Befassten sich die vorangehenden Beiträge mit räumlich weit gefassten Problemen, wenden die Beiträge für den Bereich Arbeit den Blick auf Entstehung und Wandel gesellschaftlicher Selbstverständnisse. So analysiert Benedicte Zimmermann für Deutschland und Frankreich am Wechsel des 20. und des 21. Jahrhunderts die Bedeutung von Beschäftigung und Arbeitslosigkeit als Kategorien sozialer Organisation, um vor allem im Rahmen gegenwärtiger arbeitspolitischer Transformationsprozesse Arbeit als Ergebnis sozialer Verhandlungen zu begreifen. Sebastian Conrad zeigt für Japan und Deutschland am Anfang des 20. Jahrhunderts, wie als Reaktion auf eine intensive transnationale Fluktuation von Gütern und Arbeitern ein nationalisiertes Verständnis von Arbeit entsteht, das selbst Ergebnis einer „history of entanglement“ ist.

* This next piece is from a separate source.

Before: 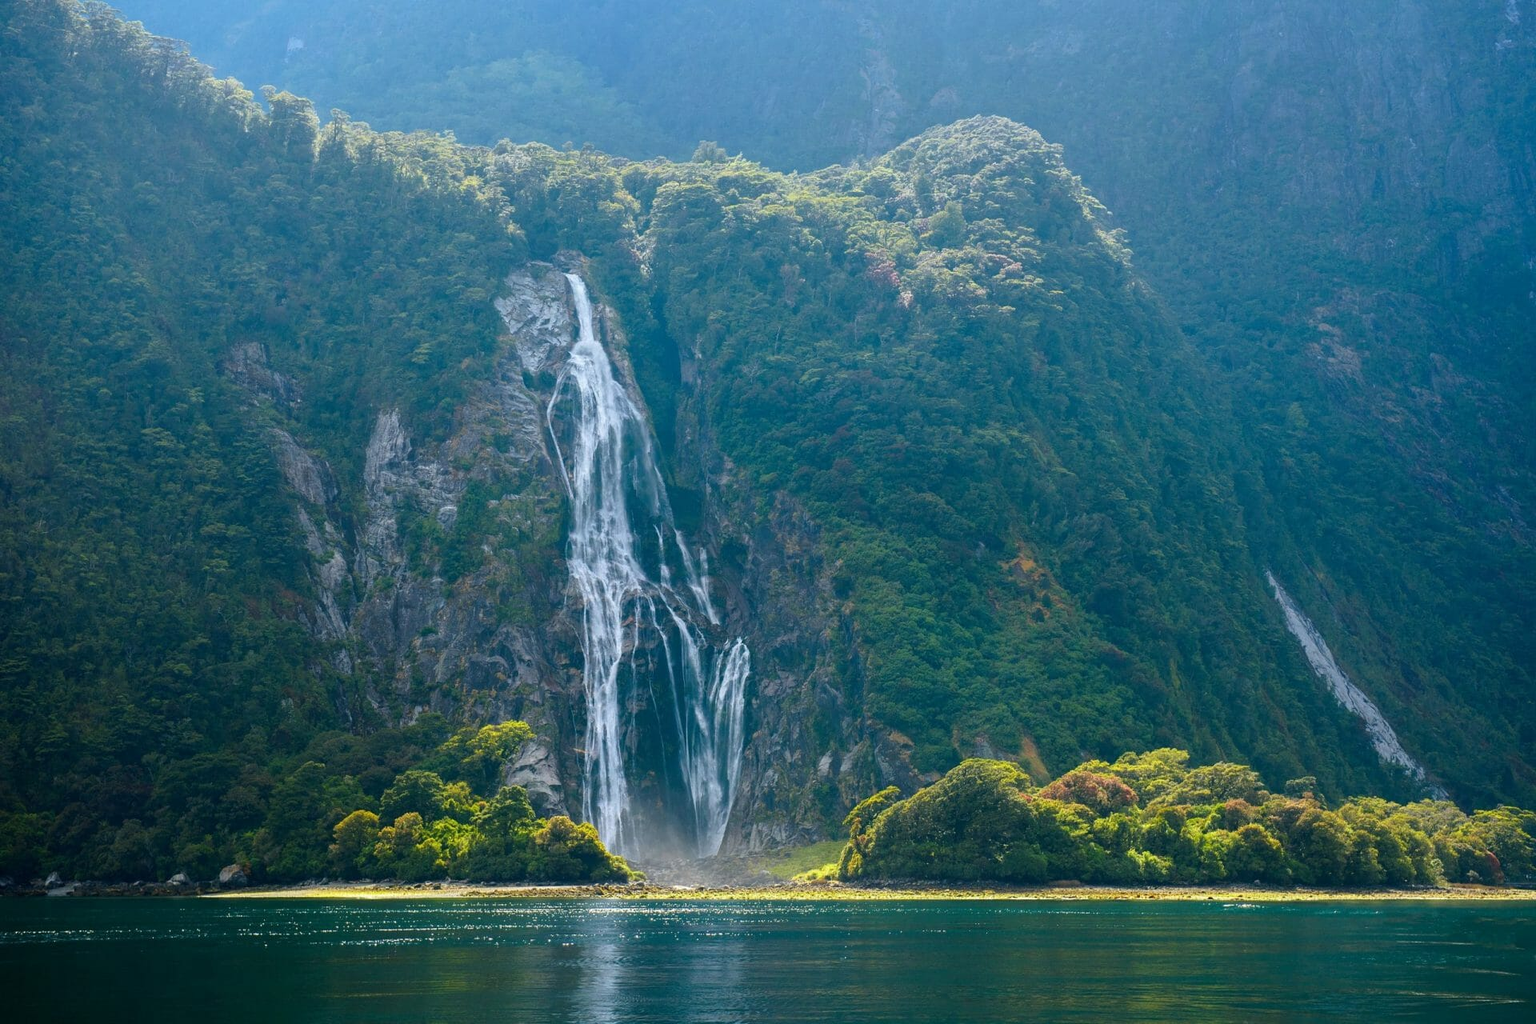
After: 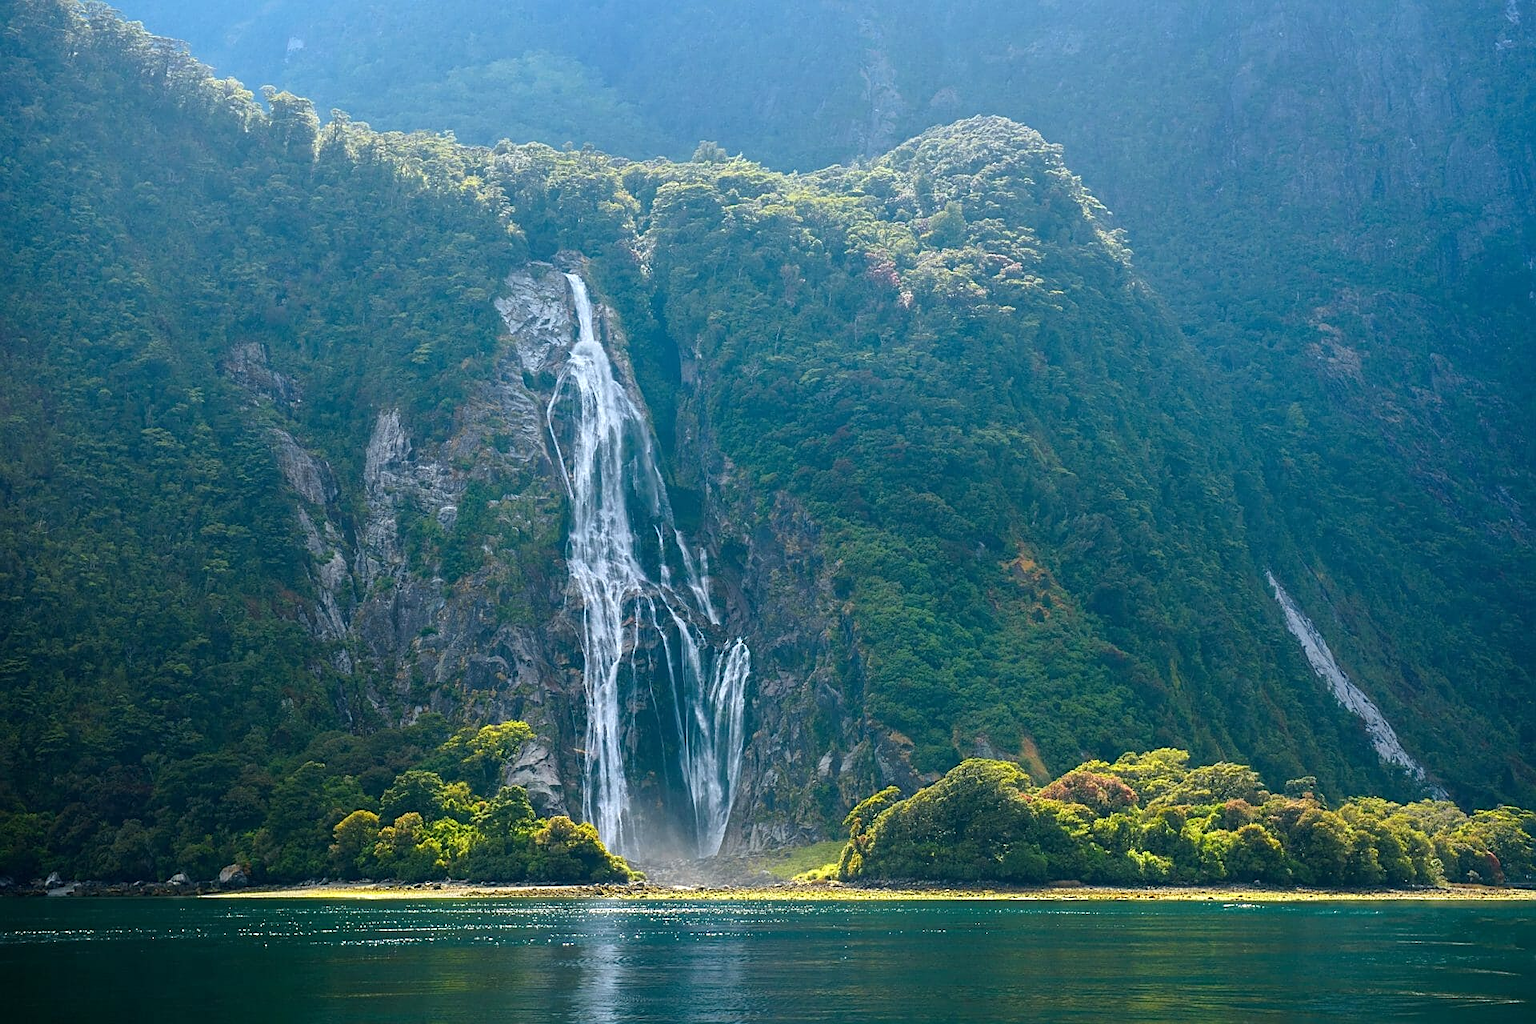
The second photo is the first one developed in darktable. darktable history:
sharpen: on, module defaults
exposure: exposure 0.2 EV, compensate highlight preservation false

Elisio Macamo zeigt schließlich anhand der Kolonialgeschichte von Mozambique, dass die politische Beteiligung von weiten Teilen der Gesellschaft an Debatten über die eigene soziale Organisation nur auf der Basis von Arbeitsverhältnissen funktioniert, für die sich die politische Führung verantwortlich erklärt. So weist Macamo daraufhin, dass für Europa die diesbezüglichen Erfahrungen aus der Kolonialgeschichte einen wichtigen Fundus in der gegenwärtigen Auflösung fester Kategorien von Arbeit bilden können.
Zum Stichwort „universalism“ schließlich findet man einen Beitrag von Yi Zheng zur derzeitigen Konjunktur der Konfuzianismusdebatte in Asien, besonders in China, die interpretiert wird als ein lokal spezifischer Umgang mit Modernisierung, indem die aktuellen, der Globalisierung geschuldeten sozialen und ökonomischen Transformationsprozesse in China mit einem traditionellen Erbe produktiv verknüpft werden.
Der Band greift eine Fülle aktueller Fragestellungen und Probleme auf und spiegelt damit eine Bandbreite von Themen, die sehr präzise einen Einblick in politische, soziale, wirtschaftliche, technische und vor allem ideologische Herausforderungen geben, die für soziale Gruppen und für ganze Gesellschaften im Rahmen von Globalisierung, Postkolonialismus und Postsozialismus zu bewältigen sind. Dabei überzeugt das Konzept der Agora – wie S.C. Humphrey es im Schlussbeitrag noch einmal betont -, mit dem das ganze Projekt überschrieben ist: der Gedanke, dass die aufgeworfenen Probleme nicht den Charakter einer Naturgewalt haben und noch weniger Produkt hegemonialer Machtausübung sein sollten, sondern Gegenstand öffentlicher Diskussion sein sollen, sei es in der Anwendung globaler Rechtskonzepte in spezifischen lokalen Konstellationen oder bei der Debatte um die Bedeutung von Arbeit als gesellschaftlichem Wert. Neben den sehr lesenswerten Einzelbeiträgen leistet der Band in diesem Sinne einen wertvollen Dienst, indem er in vielen Facetten auf die Koexistenz konkurrierender historischer und zeitgenössischer Interpretationen von sozialen und kulturellen Verhältnissen hinweist und verdeutlicht, dass diese Konkurrenz erstens unauflösbar ist und zweitens nicht mehr über politisches Ungleichgewicht, sondern nur sinnvoll mittels einer kritischen Auseinandersetzung mit den Bedingungen vor Ort gehandhabt werden kann.